• Work required:
The answer must consist of the records, repeated exactly.

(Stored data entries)
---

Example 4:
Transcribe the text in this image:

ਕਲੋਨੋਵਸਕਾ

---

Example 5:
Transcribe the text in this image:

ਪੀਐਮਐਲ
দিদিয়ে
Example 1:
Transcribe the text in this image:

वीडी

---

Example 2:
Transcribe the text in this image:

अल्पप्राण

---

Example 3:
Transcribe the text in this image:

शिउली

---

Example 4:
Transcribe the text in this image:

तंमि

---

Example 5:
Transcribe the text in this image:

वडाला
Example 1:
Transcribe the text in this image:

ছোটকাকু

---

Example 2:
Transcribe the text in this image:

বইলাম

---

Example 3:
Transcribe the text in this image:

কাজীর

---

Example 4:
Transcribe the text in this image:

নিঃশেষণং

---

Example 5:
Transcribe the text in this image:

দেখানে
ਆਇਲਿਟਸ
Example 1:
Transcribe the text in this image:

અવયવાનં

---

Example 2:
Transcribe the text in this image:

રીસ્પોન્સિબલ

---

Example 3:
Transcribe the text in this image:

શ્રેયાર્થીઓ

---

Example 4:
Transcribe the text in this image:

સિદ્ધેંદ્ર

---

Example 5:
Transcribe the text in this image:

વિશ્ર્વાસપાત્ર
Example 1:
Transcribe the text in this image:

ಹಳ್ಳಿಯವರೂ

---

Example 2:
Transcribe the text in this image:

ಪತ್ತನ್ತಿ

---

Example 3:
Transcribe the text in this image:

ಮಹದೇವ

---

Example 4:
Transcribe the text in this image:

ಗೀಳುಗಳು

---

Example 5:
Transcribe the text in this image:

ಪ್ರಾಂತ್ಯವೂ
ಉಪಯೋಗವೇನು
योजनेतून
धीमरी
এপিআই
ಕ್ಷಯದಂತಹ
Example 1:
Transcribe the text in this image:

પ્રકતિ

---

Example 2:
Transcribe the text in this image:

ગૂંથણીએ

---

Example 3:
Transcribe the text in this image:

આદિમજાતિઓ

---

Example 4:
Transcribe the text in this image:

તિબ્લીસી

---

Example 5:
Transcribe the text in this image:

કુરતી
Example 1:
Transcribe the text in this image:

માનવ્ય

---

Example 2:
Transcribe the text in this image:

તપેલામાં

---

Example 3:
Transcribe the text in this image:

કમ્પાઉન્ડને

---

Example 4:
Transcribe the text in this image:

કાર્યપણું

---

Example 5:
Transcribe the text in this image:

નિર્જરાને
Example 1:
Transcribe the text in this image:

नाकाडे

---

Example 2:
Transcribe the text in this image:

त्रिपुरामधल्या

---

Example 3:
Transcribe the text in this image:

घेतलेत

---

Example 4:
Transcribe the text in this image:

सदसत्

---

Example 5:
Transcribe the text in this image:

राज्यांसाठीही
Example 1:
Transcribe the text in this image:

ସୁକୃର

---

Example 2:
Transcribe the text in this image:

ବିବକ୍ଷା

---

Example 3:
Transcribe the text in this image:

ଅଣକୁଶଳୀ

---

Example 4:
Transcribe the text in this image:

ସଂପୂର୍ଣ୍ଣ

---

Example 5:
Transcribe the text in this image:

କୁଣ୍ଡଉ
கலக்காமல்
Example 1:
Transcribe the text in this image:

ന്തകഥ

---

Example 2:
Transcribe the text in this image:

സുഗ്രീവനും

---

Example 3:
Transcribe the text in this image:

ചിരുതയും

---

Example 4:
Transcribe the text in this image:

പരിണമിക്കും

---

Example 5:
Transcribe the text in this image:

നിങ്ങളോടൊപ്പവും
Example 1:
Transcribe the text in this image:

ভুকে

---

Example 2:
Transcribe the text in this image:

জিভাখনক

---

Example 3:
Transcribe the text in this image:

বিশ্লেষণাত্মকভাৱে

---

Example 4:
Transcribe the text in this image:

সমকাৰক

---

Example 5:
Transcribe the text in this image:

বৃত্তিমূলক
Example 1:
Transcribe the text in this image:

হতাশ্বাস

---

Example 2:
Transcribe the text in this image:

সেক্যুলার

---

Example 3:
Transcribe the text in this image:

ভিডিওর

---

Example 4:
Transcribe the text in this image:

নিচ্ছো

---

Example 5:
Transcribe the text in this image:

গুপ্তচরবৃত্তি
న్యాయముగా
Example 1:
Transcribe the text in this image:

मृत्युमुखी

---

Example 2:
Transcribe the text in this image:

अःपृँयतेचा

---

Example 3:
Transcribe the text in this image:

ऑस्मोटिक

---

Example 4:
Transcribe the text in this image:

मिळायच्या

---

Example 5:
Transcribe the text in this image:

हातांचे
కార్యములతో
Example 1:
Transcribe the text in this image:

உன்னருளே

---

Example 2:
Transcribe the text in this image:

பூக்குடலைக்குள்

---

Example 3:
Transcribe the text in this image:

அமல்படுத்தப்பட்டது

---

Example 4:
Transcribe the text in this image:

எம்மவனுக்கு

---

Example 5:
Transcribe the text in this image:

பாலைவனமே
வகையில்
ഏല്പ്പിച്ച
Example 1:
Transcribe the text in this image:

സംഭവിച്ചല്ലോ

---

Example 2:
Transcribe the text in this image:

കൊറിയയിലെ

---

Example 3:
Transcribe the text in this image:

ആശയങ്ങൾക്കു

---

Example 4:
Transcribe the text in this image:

• Solution to this problem:
---

Example 4:
Transcribe the text in this image:

ਕਲੋਨੋਵਸਕਾ

---

Example 5:
Transcribe the text in this image:

ਪੀਐਮਐਲ
দিদিয়ে
Example 1:
Transcribe the text in this image:

वीडी

---

Example 2:
Transcribe the text in this image:

अल्पप्राण

---

Example 3:
Transcribe the text in this image:

शिउली

---

Example 4:
Transcribe the text in this image:

तंमि

---

Example 5:
Transcribe the text in this image:

वडाला
Example 1:
Transcribe the text in this image:

ছোটকাকু

---

Example 2:
Transcribe the text in this image:

বইলাম

---

Example 3:
Transcribe the text in this image:

কাজীর

---

Example 4:
Transcribe the text in this image:

নিঃশেষণং

---

Example 5:
Transcribe the text in this image:

দেখানে
ਆਇਲਿਟਸ
Example 1:
Transcribe the text in this image:

અવયવાનં

---

Example 2:
Transcribe the text in this image:

રીસ્પોન્સિબલ

---

Example 3:
Transcribe the text in this image:

શ્રેયાર્થીઓ

---

Example 4:
Transcribe the text in this image:

સિદ્ધેંદ્ર

---

Example 5:
Transcribe the text in this image:

વિશ્ર્વાસપાત્ર
Example 1:
Transcribe the text in this image:

ಹಳ್ಳಿಯವರೂ

---

Example 2:
Transcribe the text in this image:

ಪತ್ತನ್ತಿ

---

Example 3:
Transcribe the text in this image:

ಮಹದೇವ

---

Example 4:
Transcribe the text in this image:

ಗೀಳುಗಳು

---

Example 5:
Transcribe the text in this image:

ಪ್ರಾಂತ್ಯವೂ
ಉಪಯೋಗವೇನು
योजनेतून
धीमरी
এপিআই
ಕ್ಷಯದಂತಹ
Example 1:
Transcribe the text in this image:

પ્રકતિ

---

Example 2:
Transcribe the text in this image:

ગૂંથણીએ

---

Example 3:
Transcribe the text in this image:

આદિમજાતિઓ

---

Example 4:
Transcribe the text in this image:

તિબ્લીસી

---

Example 5:
Transcribe the text in this image:

કુરતી
Example 1:
Transcribe the text in this image:

માનવ્ય

---

Example 2:
Transcribe the text in this image:

તપેલામાં

---

Example 3:
Transcribe the text in this image:

કમ્પાઉન્ડને

---

Example 4:
Transcribe the text in this image:

કાર્યપણું

---

Example 5:
Transcribe the text in this image:

નિર્જરાને
Example 1:
Transcribe the text in this image:

नाकाडे

---

Example 2:
Transcribe the text in this image:

त्रिपुरामधल्या

---

Example 3:
Transcribe the text in this image:

घेतलेत

---

Example 4:
Transcribe the text in this image:

सदसत्

---

Example 5:
Transcribe the text in this image:

राज्यांसाठीही
Example 1:
Transcribe the text in this image:

ସୁକୃର

---

Example 2:
Transcribe the text in this image:

ବିବକ୍ଷା

---

Example 3:
Transcribe the text in this image:

ଅଣକୁଶଳୀ

---

Example 4:
Transcribe the text in this image:

ସଂପୂର୍ଣ୍ଣ

---

Example 5:
Transcribe the text in this image:

କୁଣ୍ଡଉ
கலக்காமல்
Example 1:
Transcribe the text in this image:

ന്തകഥ

---

Example 2:
Transcribe the text in this image:

സുഗ്രീവനും

---

Example 3:
Transcribe the text in this image:

ചിരുതയും

---

Example 4:
Transcribe the text in this image:

പരിണമിക്കും

---

Example 5:
Transcribe the text in this image:

നിങ്ങളോടൊപ്പവും
Example 1:
Transcribe the text in this image:

ভুকে

---

Example 2:
Transcribe the text in this image:

জিভাখনক

---

Example 3:
Transcribe the text in this image:

বিশ্লেষণাত্মকভাৱে

---

Example 4:
Transcribe the text in this image:

সমকাৰক

---

Example 5:
Transcribe the text in this image:

বৃত্তিমূলক
Example 1:
Transcribe the text in this image:

হতাশ্বাস

---

Example 2:
Transcribe the text in this image:

সেক্যুলার

---

Example 3:
Transcribe the text in this image:

ভিডিওর

---

Example 4:
Transcribe the text in this image:

নিচ্ছো

---

Example 5:
Transcribe the text in this image:

গুপ্তচরবৃত্তি
న్యాయముగా
Example 1:
Transcribe the text in this image:

मृत्युमुखी

---

Example 2:
Transcribe the text in this image:

अःपृँयतेचा

---

Example 3:
Transcribe the text in this image:

ऑस्मोटिक

---

Example 4:
Transcribe the text in this image:

मिळायच्या

---

Example 5:
Transcribe the text in this image:

हातांचे
కార్యములతో
Example 1:
Transcribe the text in this image:

உன்னருளே

---

Example 2:
Transcribe the text in this image:

பூக்குடலைக்குள்

---

Example 3:
Transcribe the text in this image:

அமல்படுத்தப்பட்டது

---

Example 4:
Transcribe the text in this image:

எம்மவனுக்கு

---

Example 5:
Transcribe the text in this image:

பாலைவனமே
வகையில்
ഏല്പ്പിച്ച
Example 1:
Transcribe the text in this image:

സംഭവിച്ചല്ലോ

---

Example 2:
Transcribe the text in this image:

കൊറിയയിലെ

---

Example 3:
Transcribe the text in this image:

ആശയങ്ങൾക്കു

---

Example 4:
Transcribe the text in this image:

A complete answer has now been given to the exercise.